Too Much or Too Little

I am generally of the mindset that too much government regulation poses the greater risk to the common good and to businesses, but some regulation is necessary. In regard to the 2008 market crash, it’s easy to say more regulation could have alleviated the situation, but the fact that the banks are so centralized and operate with a different set of rules than your average business is the real crux of the issue. Regulation can act to help the common good, like we talked about with food safety standards, or it can hinder the success of businesses, as you may see with unions and the very specified standards imposed by them. At the end of the day, whether regulation helps or hurts depends on what is being regulated and who’s perspective you’re looking through. Regulating the standard needed to apply for a mortgage may anger the investors that can no longer amass fortunes based on shoddy CDOs but may be better for the common good in avoiding another market crash.

PART 2

Preventative Measures

The easiest way the regulations could have prevented the 2008 credit crisis was to set documentation requirements for mortgage lenders. Government should be in the business of helping and protecting people and that means protection from making underinformed life altering financial decisions. There is nuance to what people should and should not be protected. I should be able to do my own research on what noise cancelling headphones I’m purchasing, but a home purchase gone wrong can destroy credit, eat up savings and make people homeless. When the banks are calling the brokers asking for more home loans, brokers will start selling dreams bigger than what the borrower can afford because being handed the keys to a house is an amazing feeling and the last thing a borrower is thinking about on that day is the next mortgage payment.

There could have been regulations set on the trade of derivative instruments as well. This would not be a target on any individual company but on the vehicle itself, considering the kinds of risks involved and the effect those risks would have on the value of consumer investments and their homes.

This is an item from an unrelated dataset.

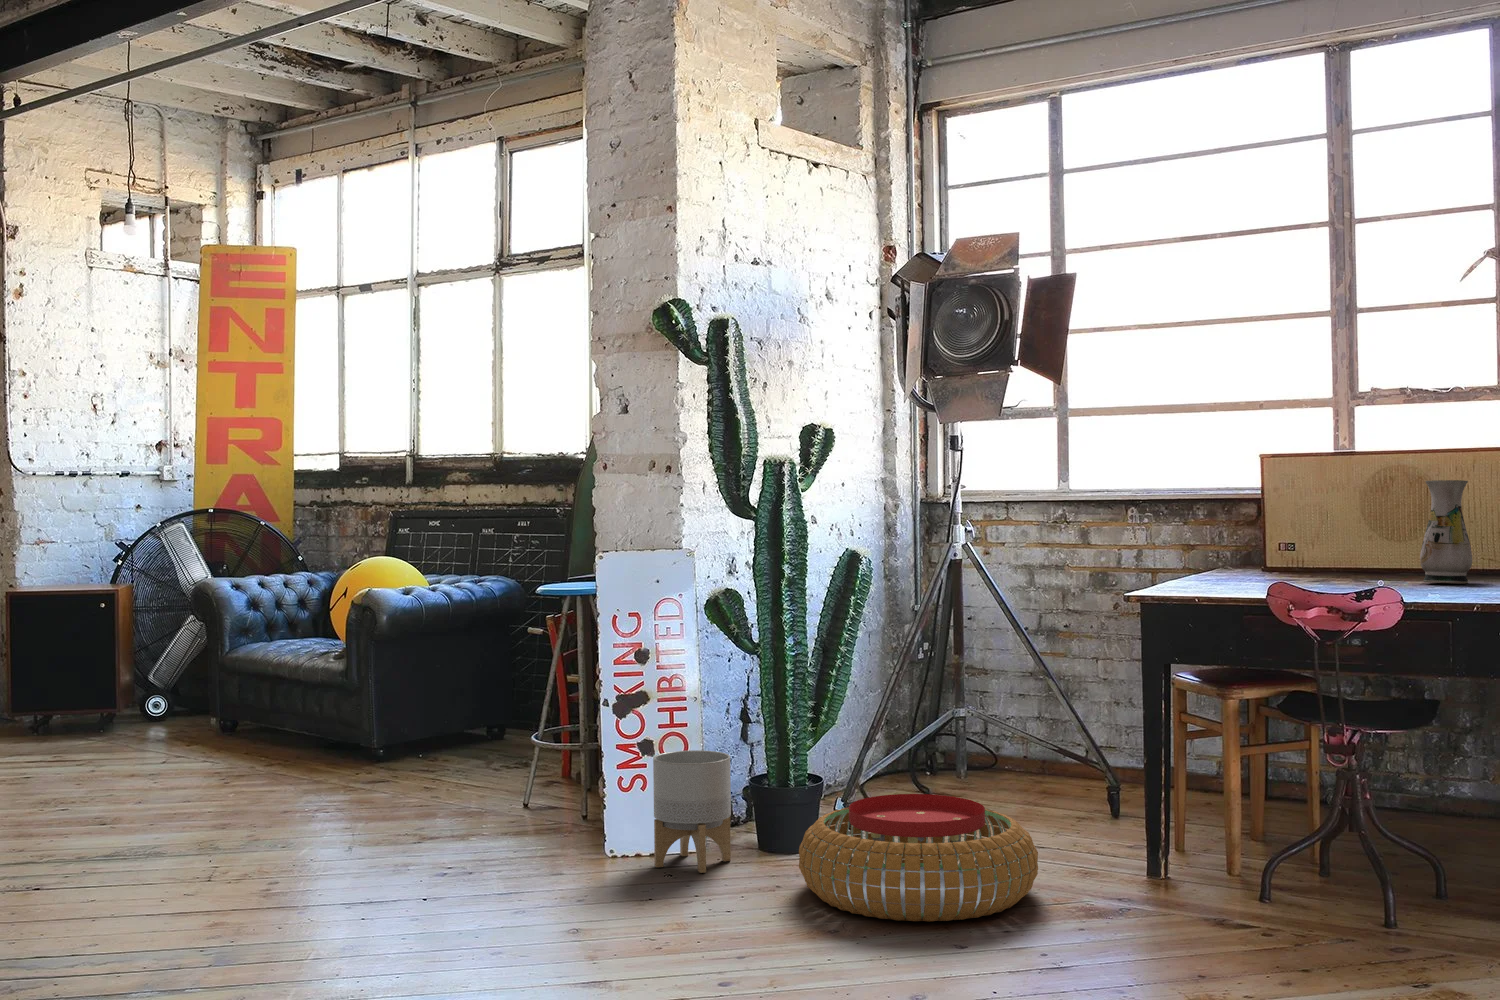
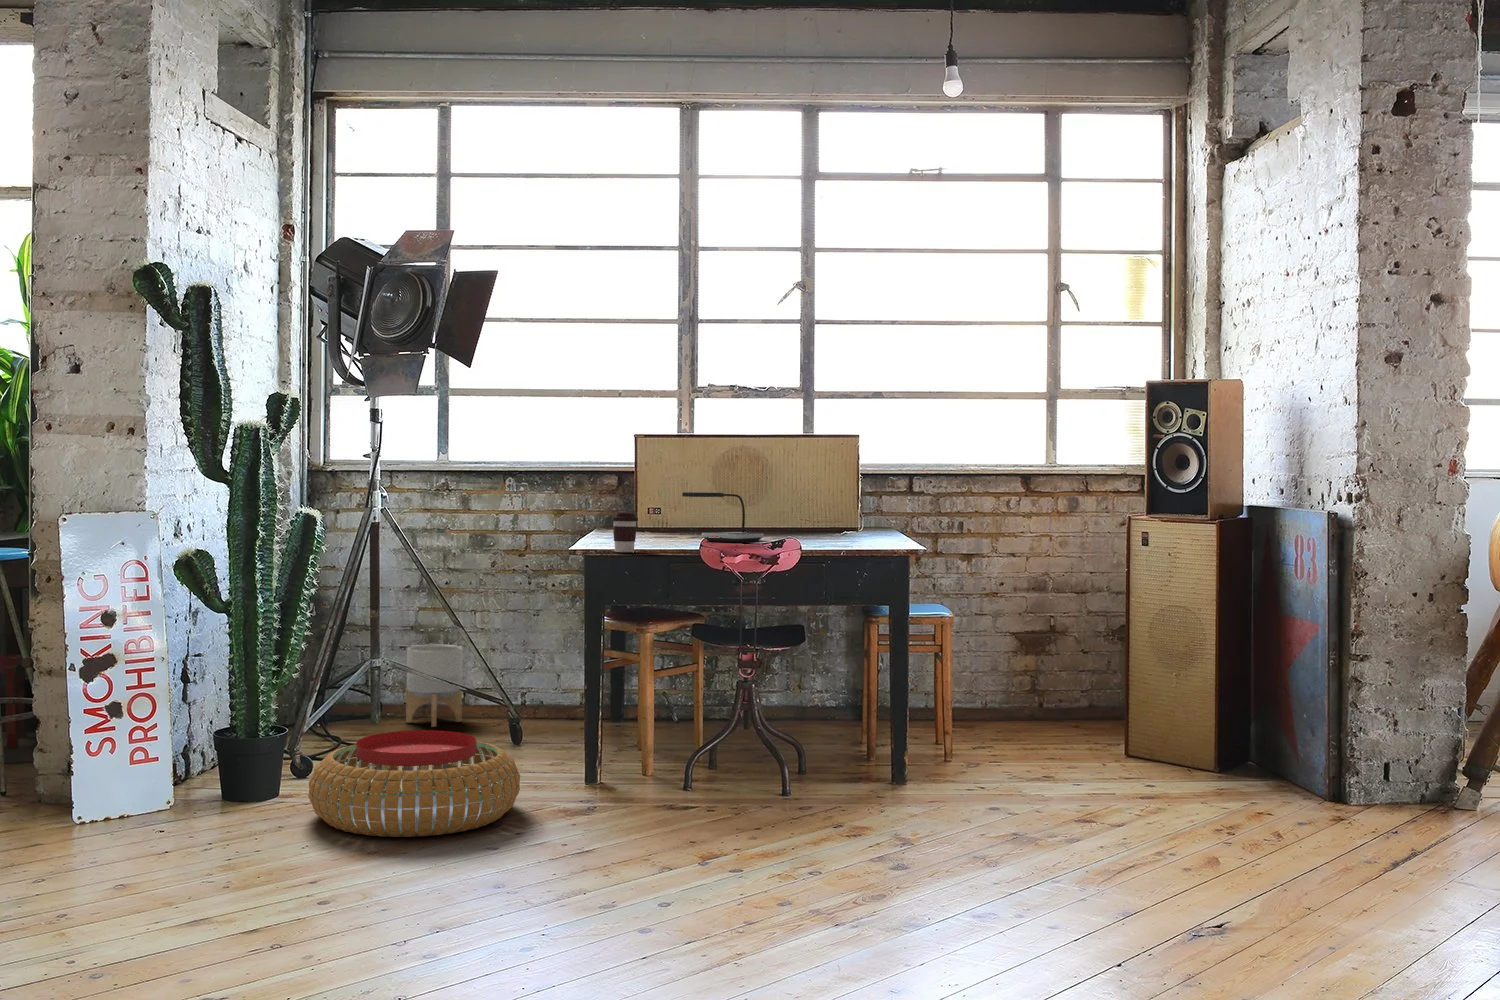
vase: present [1420,480,1472,584] -> none [770,473,804,547]
desk lamp: none [1302,512,1440,578] -> present [682,492,764,542]
coffee cup: none [1177,540,1211,590] -> present [612,513,638,552]
planter: present [653,750,731,873] -> present [406,645,463,727]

The Same Road to Different Destinations

Too much or too little regulation causes a greater danger to the greater good. Businesses can always adapt to the way they need to conduct business. There are two forces at work between businesses and people. People, in general, want to live happy lives. Businesses on the other hand, are in the business of making profits and the path of least resistance is the road on which business wants to travel. The worst version of that path is the selling of mortgages to consumers who don’t know they are unable to pay back the loan but are living their dream.

I See What You’re Trying To Do

Even when my wife and I were going through the process, the broker was going through the pre-approval process and told us we could get a home at a certain amount. I had done the math and I knew what kind of monthly payment we could afford, and I told the broker that was above what we could afford on a monthly basis. “You don’t want to limit your options before you get started” was the reply.

We ended up in a house that was valued 55% of what we had been pre-approved for and it was near the top of what we could afford.